*Description of the task*
Pictures aside, every line of the listing should be given again exactly.

*Material for the task*
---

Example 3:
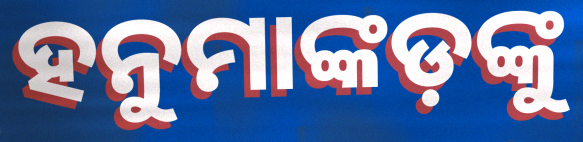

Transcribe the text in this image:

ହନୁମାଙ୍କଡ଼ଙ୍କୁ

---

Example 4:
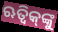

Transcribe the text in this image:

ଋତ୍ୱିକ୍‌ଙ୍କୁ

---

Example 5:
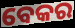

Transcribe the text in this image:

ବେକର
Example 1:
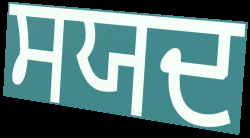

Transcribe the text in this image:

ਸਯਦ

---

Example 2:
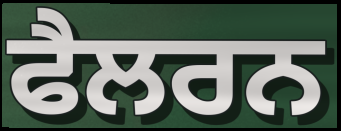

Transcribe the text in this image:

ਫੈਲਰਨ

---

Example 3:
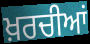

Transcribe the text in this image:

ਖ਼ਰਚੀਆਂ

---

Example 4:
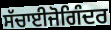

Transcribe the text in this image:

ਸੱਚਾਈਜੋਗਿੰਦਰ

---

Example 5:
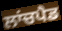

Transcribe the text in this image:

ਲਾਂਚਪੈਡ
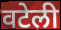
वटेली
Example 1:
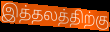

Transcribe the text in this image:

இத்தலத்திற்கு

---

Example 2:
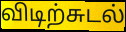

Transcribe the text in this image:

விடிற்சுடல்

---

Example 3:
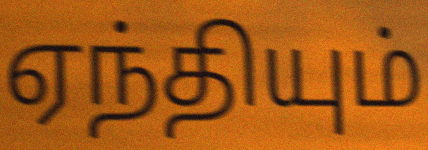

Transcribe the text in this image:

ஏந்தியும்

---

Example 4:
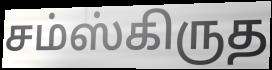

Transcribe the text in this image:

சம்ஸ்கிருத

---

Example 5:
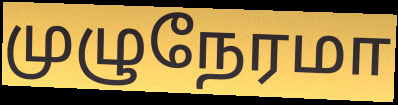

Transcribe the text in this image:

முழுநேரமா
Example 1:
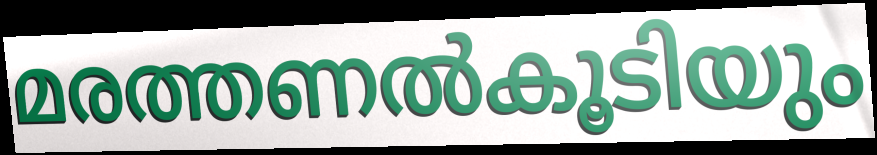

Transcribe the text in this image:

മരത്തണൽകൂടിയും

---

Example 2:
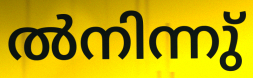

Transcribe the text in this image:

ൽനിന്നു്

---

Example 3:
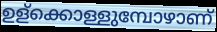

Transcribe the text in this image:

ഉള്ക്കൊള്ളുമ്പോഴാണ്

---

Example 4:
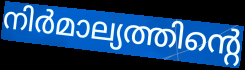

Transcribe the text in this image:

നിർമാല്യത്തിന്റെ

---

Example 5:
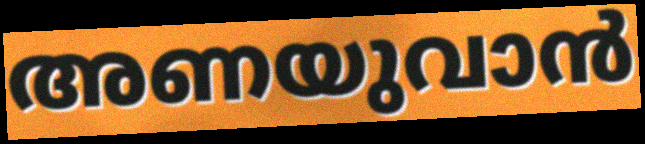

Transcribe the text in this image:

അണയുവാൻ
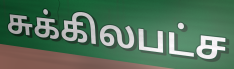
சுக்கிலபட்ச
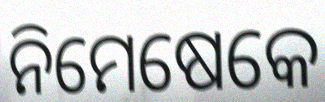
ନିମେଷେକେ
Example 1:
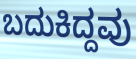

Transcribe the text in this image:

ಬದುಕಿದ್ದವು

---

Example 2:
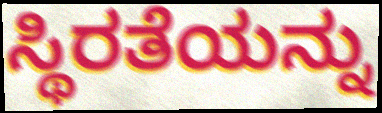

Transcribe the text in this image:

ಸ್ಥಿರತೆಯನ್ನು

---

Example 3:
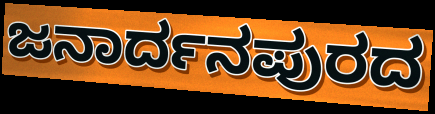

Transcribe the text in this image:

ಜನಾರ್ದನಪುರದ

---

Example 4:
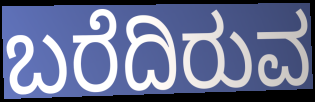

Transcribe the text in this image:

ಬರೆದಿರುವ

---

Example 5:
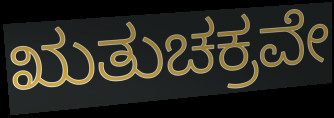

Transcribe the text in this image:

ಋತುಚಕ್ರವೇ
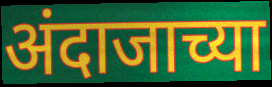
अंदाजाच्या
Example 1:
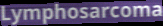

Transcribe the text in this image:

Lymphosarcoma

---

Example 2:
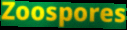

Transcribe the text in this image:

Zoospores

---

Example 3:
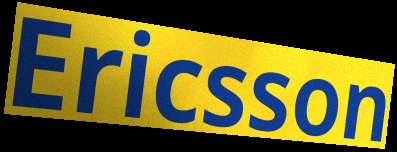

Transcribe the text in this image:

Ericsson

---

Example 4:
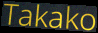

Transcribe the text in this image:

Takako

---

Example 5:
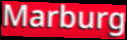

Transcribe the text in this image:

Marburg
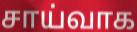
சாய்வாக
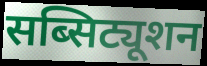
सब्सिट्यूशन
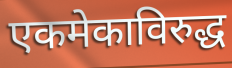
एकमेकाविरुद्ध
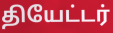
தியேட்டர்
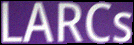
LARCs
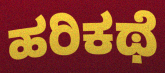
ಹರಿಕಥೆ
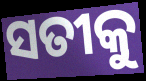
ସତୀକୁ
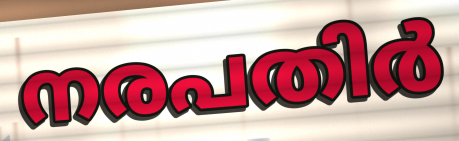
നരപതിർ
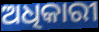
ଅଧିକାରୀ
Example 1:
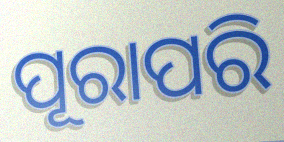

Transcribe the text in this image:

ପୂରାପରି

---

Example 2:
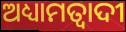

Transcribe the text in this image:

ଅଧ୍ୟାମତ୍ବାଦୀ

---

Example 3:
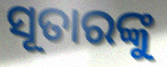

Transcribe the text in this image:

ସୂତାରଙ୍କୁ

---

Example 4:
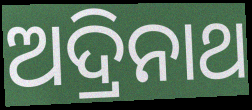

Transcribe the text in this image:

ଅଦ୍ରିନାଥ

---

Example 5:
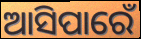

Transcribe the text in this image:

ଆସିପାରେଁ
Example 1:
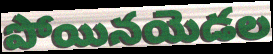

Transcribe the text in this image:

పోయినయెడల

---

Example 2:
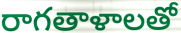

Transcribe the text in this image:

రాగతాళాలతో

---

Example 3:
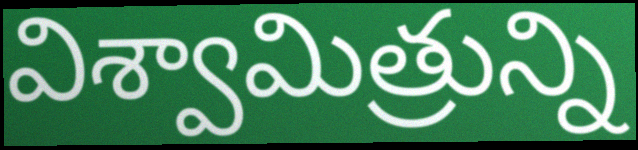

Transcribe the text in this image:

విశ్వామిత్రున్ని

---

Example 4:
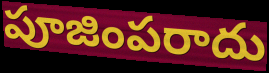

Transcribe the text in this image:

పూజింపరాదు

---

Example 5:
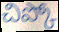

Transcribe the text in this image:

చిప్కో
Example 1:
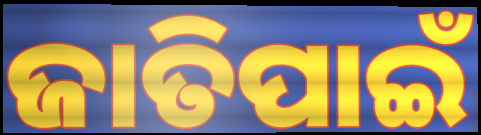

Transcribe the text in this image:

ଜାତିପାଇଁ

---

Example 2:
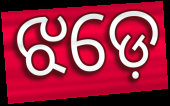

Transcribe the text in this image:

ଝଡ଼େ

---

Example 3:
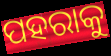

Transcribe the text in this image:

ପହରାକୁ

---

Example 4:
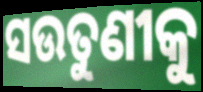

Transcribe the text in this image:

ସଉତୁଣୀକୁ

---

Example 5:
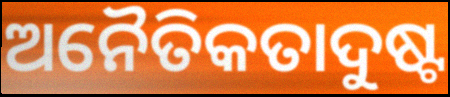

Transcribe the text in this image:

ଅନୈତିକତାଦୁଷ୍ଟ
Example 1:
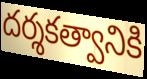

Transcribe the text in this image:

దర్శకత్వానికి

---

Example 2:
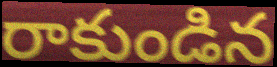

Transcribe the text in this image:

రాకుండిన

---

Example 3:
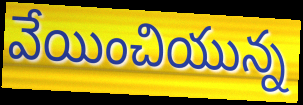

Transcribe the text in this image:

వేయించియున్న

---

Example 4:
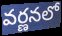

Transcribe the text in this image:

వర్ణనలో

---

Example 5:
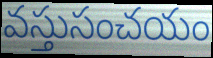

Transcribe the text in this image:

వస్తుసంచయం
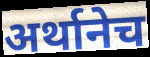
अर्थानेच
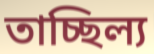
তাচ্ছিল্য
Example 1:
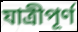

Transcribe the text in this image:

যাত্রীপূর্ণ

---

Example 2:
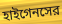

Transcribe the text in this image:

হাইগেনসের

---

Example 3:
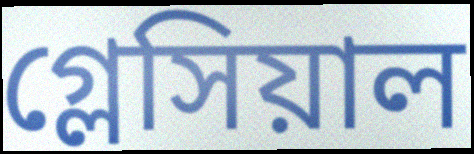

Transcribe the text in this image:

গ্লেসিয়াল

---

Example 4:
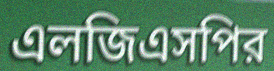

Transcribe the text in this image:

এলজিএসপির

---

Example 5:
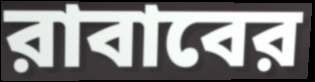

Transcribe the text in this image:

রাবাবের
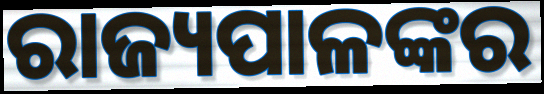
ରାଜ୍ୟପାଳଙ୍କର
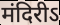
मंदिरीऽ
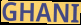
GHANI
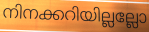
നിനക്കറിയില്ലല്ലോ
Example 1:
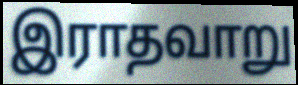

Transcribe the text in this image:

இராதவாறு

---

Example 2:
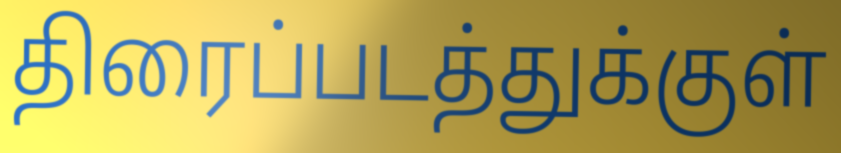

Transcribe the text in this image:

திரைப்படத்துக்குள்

*Solved exercise*
---

Example 3:

Transcribe the text in this image:

ହନୁମାଙ୍କଡ଼ଙ୍କୁ

---

Example 4:

Transcribe the text in this image:

ଋତ୍ୱିକ୍‌ଙ୍କୁ

---

Example 5:

Transcribe the text in this image:

ବେକର
Example 1:

Transcribe the text in this image:

ਸਯਦ

---

Example 2:

Transcribe the text in this image:

ਫੈਲਰਨ

---

Example 3:

Transcribe the text in this image:

ਖ਼ਰਚੀਆਂ

---

Example 4:

Transcribe the text in this image:

ਸੱਚਾਈਜੋਗਿੰਦਰ

---

Example 5:

Transcribe the text in this image:

ਲਾਂਚਪੈਡ
वटेली
Example 1:

Transcribe the text in this image:

இத்தலத்திற்கு

---

Example 2:

Transcribe the text in this image:

விடிற்சுடல்

---

Example 3:

Transcribe the text in this image:

ஏந்தியும்

---

Example 4:

Transcribe the text in this image:

சம்ஸ்கிருத

---

Example 5:

Transcribe the text in this image:

முழுநேரமா
Example 1:

Transcribe the text in this image:

മരത്തണൽകൂടിയും

---

Example 2:

Transcribe the text in this image:

ൽനിന്നു്

---

Example 3:

Transcribe the text in this image:

ഉള്ക്കൊള്ളുമ്പോഴാണ്

---

Example 4:

Transcribe the text in this image:

നിർമാല്യത്തിന്റെ

---

Example 5:

Transcribe the text in this image:

അണയുവാൻ
சுக்கிலபட்ச
ନିମେଷେକେ
Example 1:

Transcribe the text in this image:

ಬದುಕಿದ್ದವು

---

Example 2:

Transcribe the text in this image:

ಸ್ಥಿರತೆಯನ್ನು

---

Example 3:

Transcribe the text in this image:

ಜನಾರ್ದನಪುರದ

---

Example 4:

Transcribe the text in this image:

ಬರೆದಿರುವ

---

Example 5:

Transcribe the text in this image:

ಋತುಚಕ್ರವೇ
अंदाजाच्या
Example 1:

Transcribe the text in this image:

Lymphosarcoma

---

Example 2:

Transcribe the text in this image:

Zoospores

---

Example 3:

Transcribe the text in this image:

Ericsson

---

Example 4:

Transcribe the text in this image:

Takako

---

Example 5:

Transcribe the text in this image:

Marburg
சாய்வாக
सब्सिट्यूशन
एकमेकाविरुद्ध
தியேட்டர்
LARCs
ಹರಿಕಥೆ
ସତୀକୁ
നരപതിർ
ଅଧିକାରୀ
Example 1:

Transcribe the text in this image:

ପୂରାପରି

---

Example 2:

Transcribe the text in this image:

ଅଧ୍ୟାମତ୍ବାଦୀ

---

Example 3:

Transcribe the text in this image:

ସୂତାରଙ୍କୁ

---

Example 4:

Transcribe the text in this image:

ଅଦ୍ରିନାଥ

---

Example 5:

Transcribe the text in this image:

ଆସିପାରେଁ
Example 1:

Transcribe the text in this image:

పోయినయెడల

---

Example 2:

Transcribe the text in this image:

రాగతాళాలతో

---

Example 3:

Transcribe the text in this image:

విశ్వామిత్రున్ని

---

Example 4:

Transcribe the text in this image:

పూజింపరాదు

---

Example 5:

Transcribe the text in this image:

చిప్కో
Example 1:

Transcribe the text in this image:

ଜାତିପାଇଁ

---

Example 2:

Transcribe the text in this image:

ଝଡ଼େ

---

Example 3:

Transcribe the text in this image:

ପହରାକୁ

---

Example 4:

Transcribe the text in this image:

ସଉତୁଣୀକୁ

---

Example 5:

Transcribe the text in this image:

ଅନୈତିକତାଦୁଷ୍ଟ
Example 1:

Transcribe the text in this image:

దర్శకత్వానికి

---

Example 2:

Transcribe the text in this image:

రాకుండిన

---

Example 3:

Transcribe the text in this image:

వేయించియున్న

---

Example 4:

Transcribe the text in this image:

వర్ణనలో

---

Example 5:

Transcribe the text in this image:

వస్తుసంచయం
अर्थानेच
তাচ্ছিল্য
Example 1:

Transcribe the text in this image:

যাত্রীপূর্ণ

---

Example 2:

Transcribe the text in this image:

হাইগেনসের

---

Example 3:

Transcribe the text in this image:

গ্লেসিয়াল

---

Example 4:

Transcribe the text in this image:

এলজিএসপির

---

Example 5:

Transcribe the text in this image:

রাবাবের
ରାଜ୍ୟପାଳଙ୍କର
मंदिरीऽ
GHANI
നിനക്കറിയില്ലല്ലോ
Example 1:

Transcribe the text in this image:

இராதவாறு

---

Example 2:

Transcribe the text in this image:

திரைப்படத்துக்குள்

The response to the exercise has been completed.